Kenneth McDaniel was sitting in a Virginia jail on grand larceny charges when DNA evidence linked him to the 23-year-old Salisbury case. That’s a long time for any case to go unsolved, but the Salisbury attack might never have been prosecuted if not for the widespread collection of DNA samples from both crime scenes and felons and the increased funding that has allowed the state to hire more analysts and process evidence more quickly. Nationwide, DNA evidence has helped clear thousands of cases that might otherwise have stymied investigators or, in the worst-case scenario, even resulted in wrongful convictions.
Now, crime experts are saying that DNA evidence isn’t just helping to convict rapists. It may also be helping to prevent some future attacks. That conclusion is based on recently released FBI statistics showing that reported rapes have dropped to the lowest level in 20 years. In 2008, 89,000 women reported being raped, down from an all-time high of 109,062 in 1992.
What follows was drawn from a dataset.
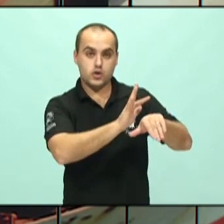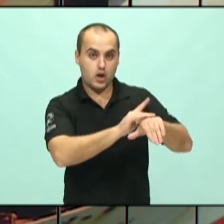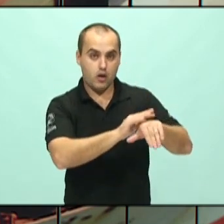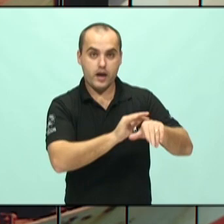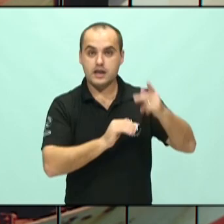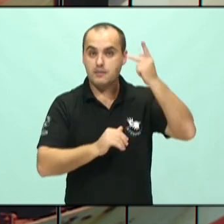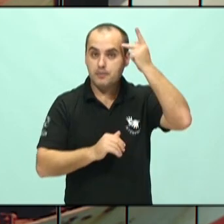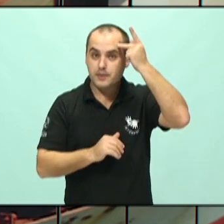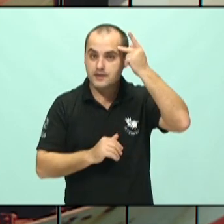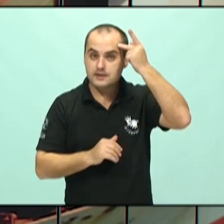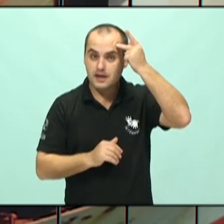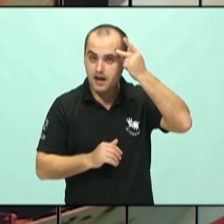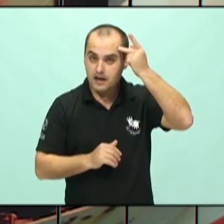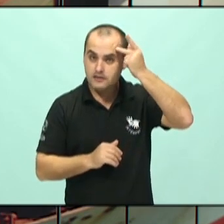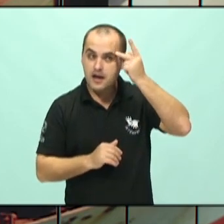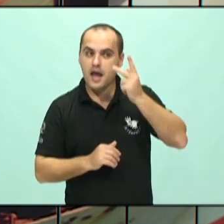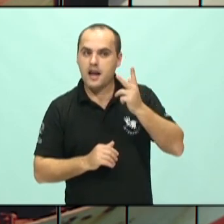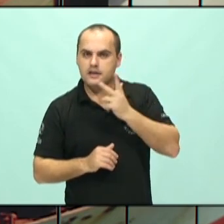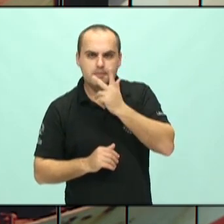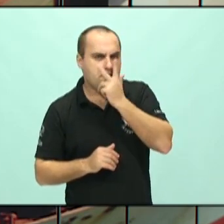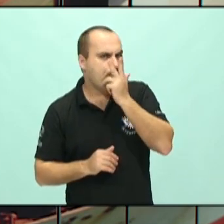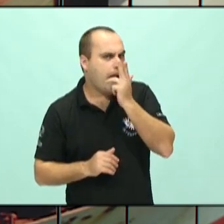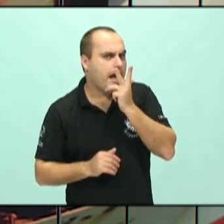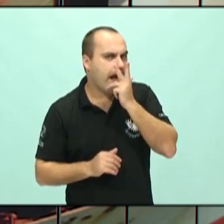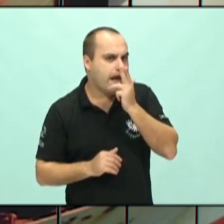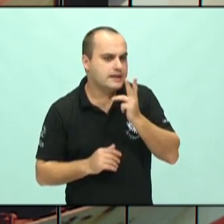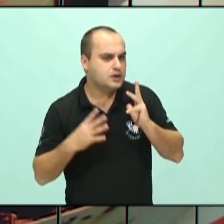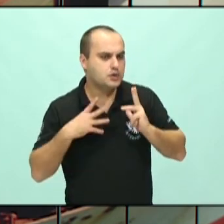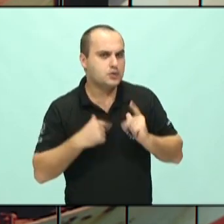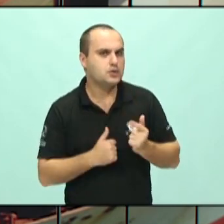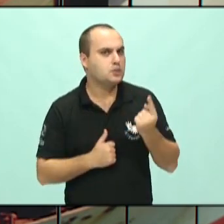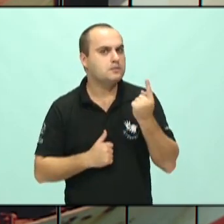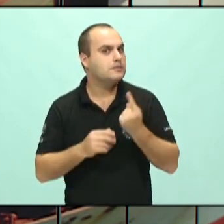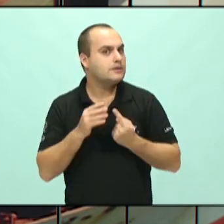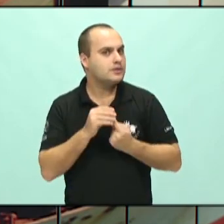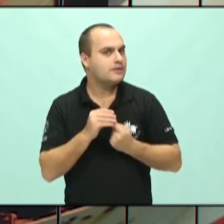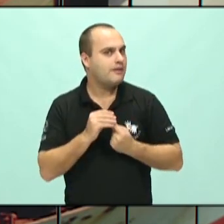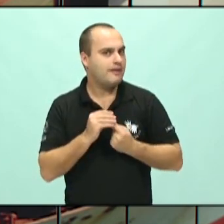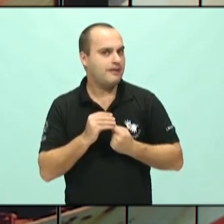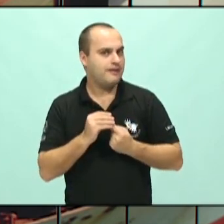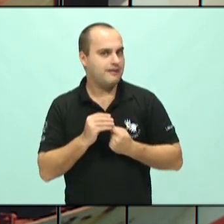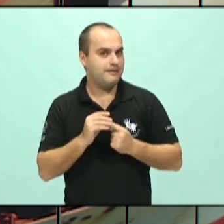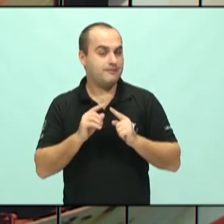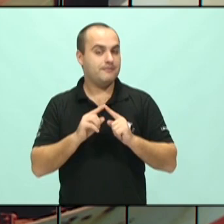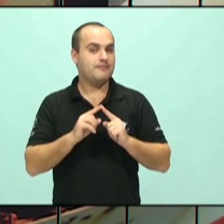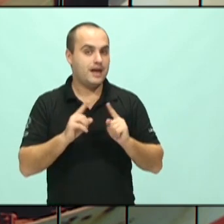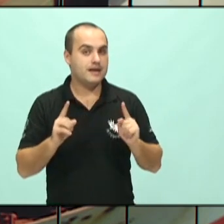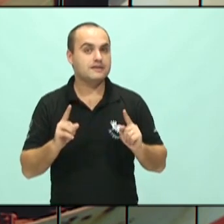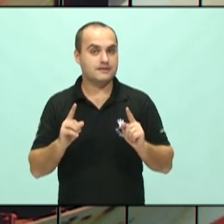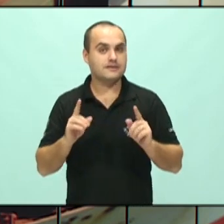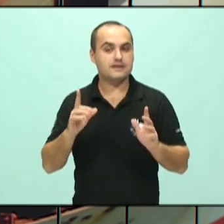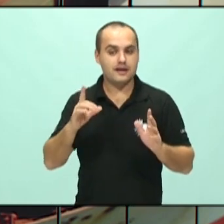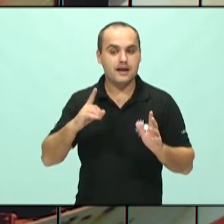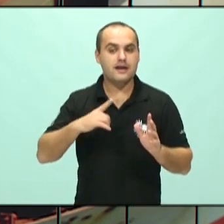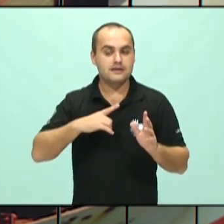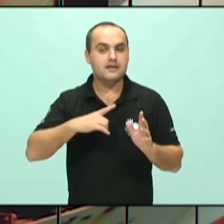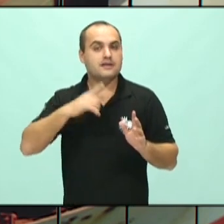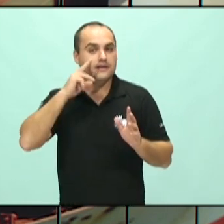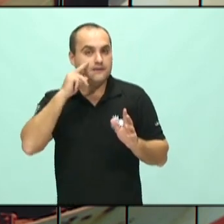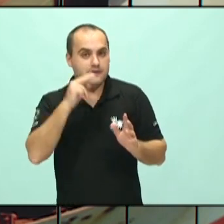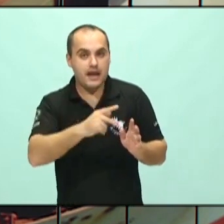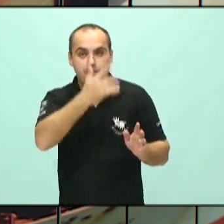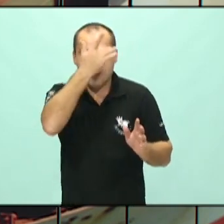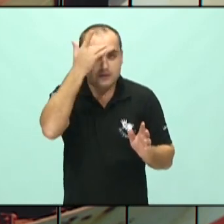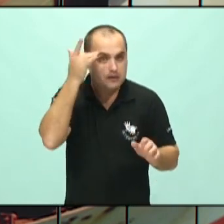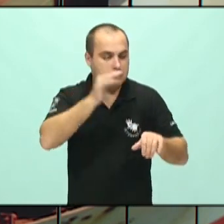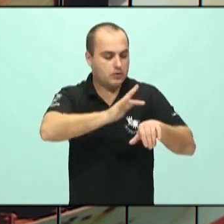conversam muito entre si. Então, é muito comum acharmos pacientes com várias doenças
That decline isn’t solely attributable to DNA evidence, according to a story in USA Today. Attitudes about rape have shifted from an era when a victim’s credibility was too often put on trial, and most law-enforcement agencies now have personnel with special expertise in handling rape cases. But crime experts say the expansion of DNA sampling and databases has helped reduce rape because many offenders are now arrested and convicted after an initial attack ó before they can become repeat offenders, as many rapists tend to be.
Obviously, DNA samples are no good if they’re gathering dust on a shelf. A few years ago, North Carolina’s state DNA testing labs suffered chronic backlogs, at one point including 6,000 untested rape kits. Spurred largely by the N.C. Attorney General, the state was able to secure more federal money and hire more analysts, which resulted in much faster processing of DNA evidence. At the same time, Attorney General Roy Cooper successfully advocated for a 2003 state law that allowed law enforcement to collect DNA from all convicted felons for a statewide database.
The advances in forensic DNA technology and crime lab processing are impressive. But while visiting Salisbury for a recent statewide summit on crime, Attorney General Roy Cooper said the system could be strengthened through further expansion of DNA databases, perhaps by taking samples from suspects as well as felons, and better coordination of state and national databases. While DNA testing and nationwide data banks inevitably raise some civil liberties concerns, this has proved to be a vital tool for law enforcement. If not for its expanded use, many rapists now behind bars would still be on the streets, stalking future victims.